SET TRANSACTION ISOLATION LEVEL READ UNCOMMITTED;
DECLARE @IndexName AS NVARCHAR(128) = N'YourIndexName';

--Handle the case where the left or right was quoted manually but not the opposite side 
IF LEFT(@IndexName, 1) <> '[' SET @IndexName = '[' + @IndexName;
IF RIGHT(@IndexName, 1) <> ']' SET @IndexName = @IndexName + ']';

;WITH XMLNAMESPACES (DEFAULT 'http://schemas.microsoft.com/sqlserver/2004/07/showplan')
, cte AS
	(SELECT plan_handle, query_plan_hash, statement_start_offset, statement_end_offset,
		MIN(creation_time) OVER(PARTITION BY qs.query_plan_hash ORDER BY qs.query_plan_hash) creation_time,
		MAX(last_execution_time) OVER(PARTITION BY qs.query_plan_hash ORDER BY qs.query_plan_hash) last_execution_time,
        SUM(total_worker_time) OVER(PARTITION BY qs.query_plan_hash ORDER BY qs.query_plan_hash) total_worker_time,
		SUM(total_logical_reads) OVER(PARTITION BY qs.query_plan_hash ORDER BY qs.query_plan_hash) total_logical_reads,
		SUM(execution_count) OVER(PARTITION BY qs.query_plan_hash ORDER BY qs.query_plan_hash) execution_count,
		ROW_NUMBER() OVER(PARTITION BY qs.query_plan_hash ORDER BY qs.query_plan_hash) row_num
    FROM sys.dm_exec_query_stats AS qs
   )
, cte2 AS
	(SELECT * FROM cte
	OUTER APPLY sys.dm_exec_query_plan(cte.plan_handle) AS qp
	WHERE (query_plan.exist('//IndexScan[not(@Lookup)]/Object[@Index=sql:variable("@IndexName")]') = 1 OR query_plan IS NULL) AND  cte.row_num = 1
	)
, cte3 AS
	(SELECT ISNULL(
			SUBSTRING(qt.text, (cte2.statement_start_offset / 2) + 1, ((CASE cte2.statement_end_offset WHEN -1 THEN DATALENGTH(qt.text) ELSE cte2.statement_end_offset
						END - cte2.statement_start_offset) / 2) + 1), qt.text) AS TSQL,
		TRY_CAST(qp.query_plan AS XML) query_plan, cte2.creation_time, cte2.last_execution_time,
		cte2.total_worker_time, cte2.total_logical_reads, cte2.execution_count
    FROM cte2
    CROSS APPLY sys.dm_exec_text_query_plan(cte2.plan_handle, cte2.statement_start_offset, cte2.statement_end_offset) AS qp
    CROSS APPLY sys.dm_exec_sql_text(cte2.plan_handle) AS qt)
SELECT *
FROM cte3
WHERE query_plan.exist('//IndexScan[not(@Lookup)]/Object[@Index=sql:variable("@IndexName")]') = 1
ORDER BY cte3.execution_count DESC
OPTION (RECOMPILE);

I admit it's quite messy, but gets me relatively clean data and runs in 2 minutes. Quite nice improvement over original.
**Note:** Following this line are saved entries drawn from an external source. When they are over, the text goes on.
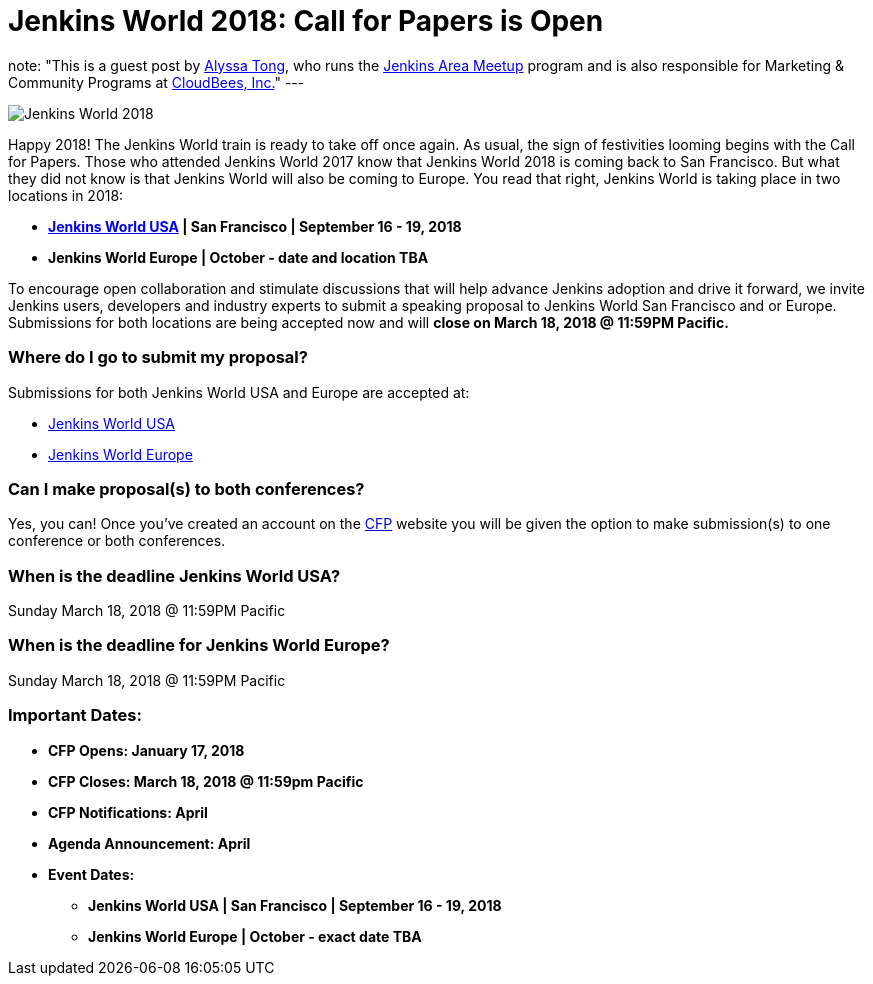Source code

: = Jenkins World 2018: Call for Papers is Open
:page-tags: event, jenkinsworld

:page-author: alyssat
note: "This is a guest post by link:https://github.com/alyssat[Alyssa Tong], who runs
  the link:/projects/jam[Jenkins Area Meetup] program and is also responsible for
  Marketing & Community Programs at link:https://cloudbees.com[CloudBees, Inc.]"
---

image:/post-images/JW2018.png[Jenkins World 2018, role=center]

Happy 2018! The Jenkins World train is ready to take off once again. As usual, the sign of festivities looming begins with the Call for Papers.  Those who attended Jenkins World 2017 know that Jenkins World 2018 is coming back to San Francisco. But what they did not know is that Jenkins World will also be coming to Europe. You read that right, Jenkins World is taking place in two locations in 2018: 

* link:https://www.cloudbees.com/jenkinsworld/home[*Jenkins World USA] | San Francisco | September 16 - 19, 2018*
* *Jenkins World Europe | October - date and location TBA*

To encourage open collaboration and stimulate discussions that will help advance Jenkins adoption and drive it forward, we invite Jenkins users, developers and industry experts to submit a speaking proposal to Jenkins World San Francisco and or Europe.  Submissions for both locations are being accepted now and will *close on March 18, 2018 @ 11:59PM Pacific.*

### Where do I go to submit my proposal?

Submissions for both Jenkins World USA and Europe are accepted at:

* link:https://jenkinsworld2018cfp.hubb.me/Home/Dashboard[Jenkins World USA]
* link:https://jenkinsworld2018cfp.hubb.me/Home/Dashboard[Jenkins World Europe]

### Can I make proposal(s) to both conferences?

Yes, you can! Once you've created an account on the link:https://jenkinsworld2018cfp.hubb.me/Home/Dashboard[CFP] website you will be given the option to make submission(s) to one conference or both conferences.

### When is the deadline Jenkins World USA?

Sunday March 18, 2018 @ 11:59PM Pacific

### When is the deadline for Jenkins World Europe?

Sunday March 18, 2018 @ 11:59PM Pacific

### Important Dates:

* *CFP Opens: January 17, 2018*
* *CFP Closes: March 18, 2018 @ 11:59pm Pacific*
* *CFP Notifications: April* 
* *Agenda Announcement: April*
* *Event Dates:*
** *Jenkins World USA | San Francisco | September 16 - 19, 2018* 
** *Jenkins World Europe | October - exact date TBA*
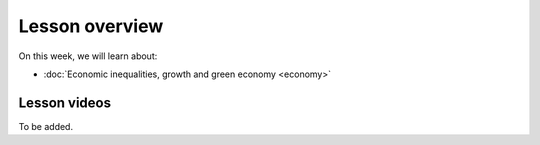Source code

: Lesson overview
===============

On this week, we will learn about:

- :doc:`Economic inequalities, growth and green economy <economy>`
.. - :doc:`Spatial regression <spatial_econometrics>`
.. - :doc:`Tutorial 3: Spatial regression in Python <spatial_regression>`
.. - :doc:`Exercise 3 <exercise-3>`

Lesson videos
-------------

To be added.

..    .. admonition:: Lesson 3.1 - Economic inequalities and growth; Spatial econometrics
        Aalto University students can access the video by clicking the image below (requires login):
        .. figure:: img/SDS4SD_Lesson_4.1.png
            :target: https://aalto.cloud.panopto.eu/Panopto/Pages/Viewer.aspx?id=23ebb01d-3665-4a17-bfba-b1010076a48d
            :width: 500px
            :align: left
    .. admonition:: Lesson 3.2 - Tutorial 3: Spatial regression with Python
        Aalto University students can access the video by clicking the image below (requires login):
        .. figure:: img/SDS4SD_Lesson_4.2.png
            :target: https://aalto.cloud.panopto.eu/Panopto/Pages/Viewer.aspx?id=9ae42f43-dd91-4933-b354-b10200ccbbaf
            :width: 500px
            :align: left

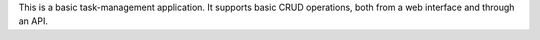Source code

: This is a basic task-management application. It supports basic CRUD operations,
both from a web interface and through an API.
Before using this script three warnings:
  1. Remember that plan cache doesn't necessary hold all execution plans, especially after instance restart
  2. This script won't catch index usage, if plan is not parse-able as XML.
  3. Considering the above be careful when performing index maintenance based on script results.